◆ **Instructions for the task**
Report back every line of the entries that contains "front", exactly as written.

◆ **Excerpted records**
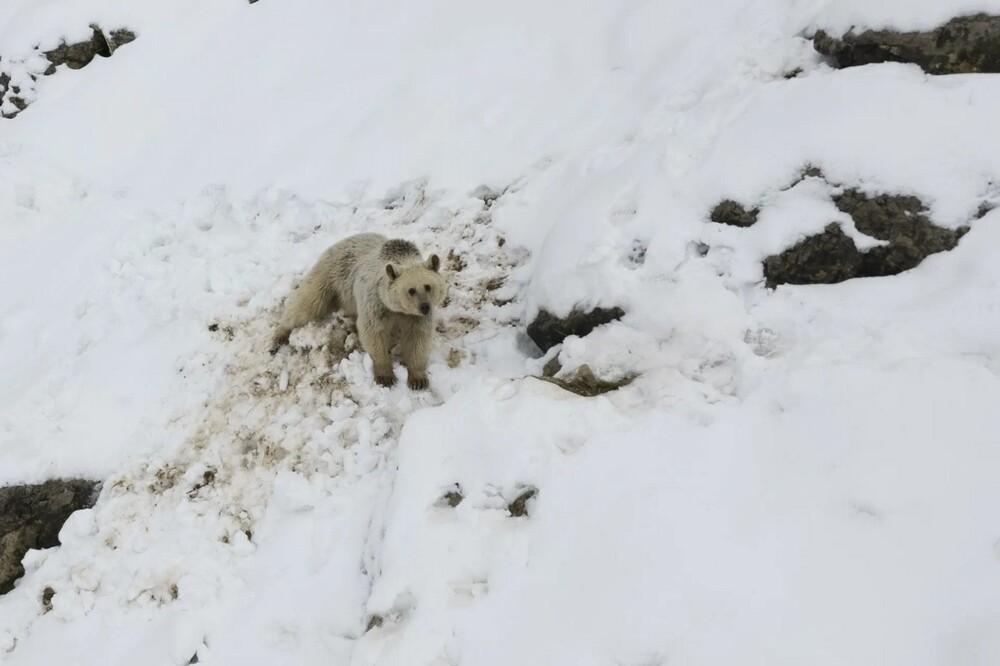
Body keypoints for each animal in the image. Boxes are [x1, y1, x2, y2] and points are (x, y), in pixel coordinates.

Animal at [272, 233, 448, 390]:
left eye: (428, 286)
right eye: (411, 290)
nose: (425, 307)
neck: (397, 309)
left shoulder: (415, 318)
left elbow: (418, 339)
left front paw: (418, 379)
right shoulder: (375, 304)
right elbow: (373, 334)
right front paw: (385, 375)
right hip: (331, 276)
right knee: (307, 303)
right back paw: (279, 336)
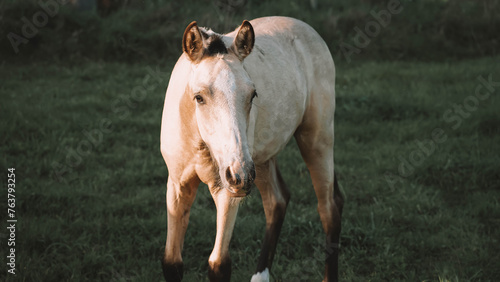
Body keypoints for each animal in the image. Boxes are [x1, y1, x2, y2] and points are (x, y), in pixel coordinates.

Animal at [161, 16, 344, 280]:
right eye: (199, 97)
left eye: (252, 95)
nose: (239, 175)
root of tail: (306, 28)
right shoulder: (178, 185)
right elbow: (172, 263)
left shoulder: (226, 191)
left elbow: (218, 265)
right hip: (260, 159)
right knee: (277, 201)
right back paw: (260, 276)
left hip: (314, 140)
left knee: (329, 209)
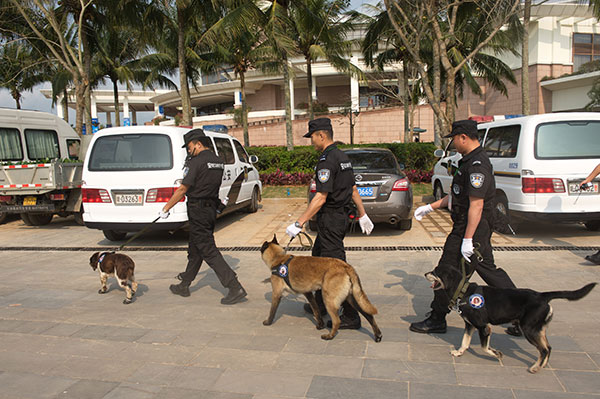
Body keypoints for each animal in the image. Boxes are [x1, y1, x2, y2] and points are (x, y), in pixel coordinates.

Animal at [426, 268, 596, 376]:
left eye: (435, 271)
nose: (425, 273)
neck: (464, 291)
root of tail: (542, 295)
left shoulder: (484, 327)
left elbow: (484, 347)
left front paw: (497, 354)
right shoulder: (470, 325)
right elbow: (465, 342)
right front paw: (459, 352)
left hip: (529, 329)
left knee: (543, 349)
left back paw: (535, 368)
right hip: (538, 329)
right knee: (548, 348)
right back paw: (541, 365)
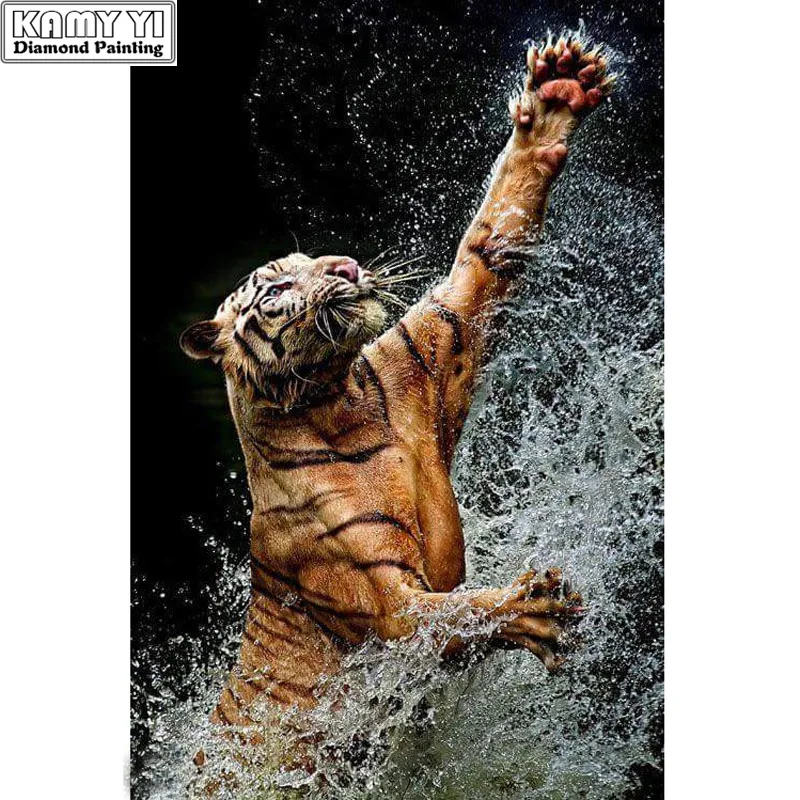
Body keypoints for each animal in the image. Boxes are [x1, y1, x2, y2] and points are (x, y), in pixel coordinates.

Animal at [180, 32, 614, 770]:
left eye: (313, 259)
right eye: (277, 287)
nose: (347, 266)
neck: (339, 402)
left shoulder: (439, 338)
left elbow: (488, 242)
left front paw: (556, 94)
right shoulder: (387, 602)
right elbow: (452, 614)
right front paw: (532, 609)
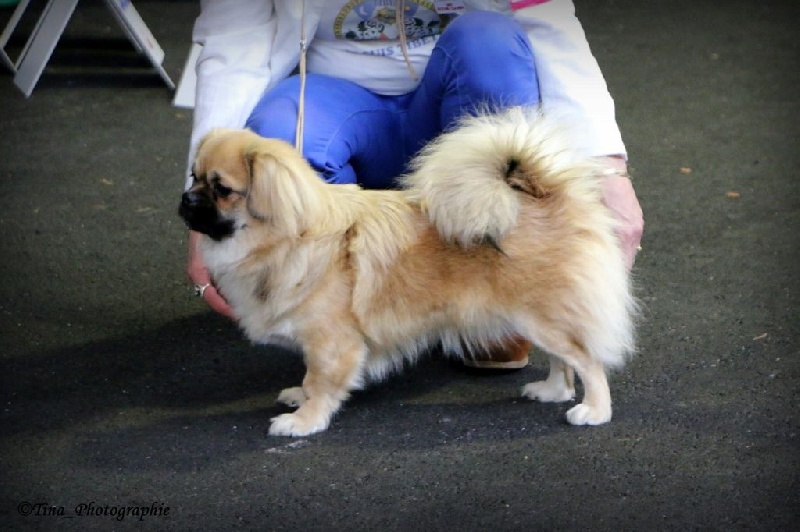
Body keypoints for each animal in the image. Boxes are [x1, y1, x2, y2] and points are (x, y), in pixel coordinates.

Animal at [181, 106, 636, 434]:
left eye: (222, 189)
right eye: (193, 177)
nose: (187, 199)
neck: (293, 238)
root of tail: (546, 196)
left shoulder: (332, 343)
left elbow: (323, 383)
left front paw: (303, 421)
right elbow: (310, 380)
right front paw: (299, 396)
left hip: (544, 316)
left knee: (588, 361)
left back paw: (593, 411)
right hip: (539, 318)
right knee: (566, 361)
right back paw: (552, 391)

◆ **Solution for this problem**
left front paw: (418, 379)
right front paw: (385, 375)
left front paw: (497, 354)
right front paw: (459, 352)
left front paw: (556, 94)
right front paw: (532, 609)
left front paw: (303, 421)
right front paw: (299, 396)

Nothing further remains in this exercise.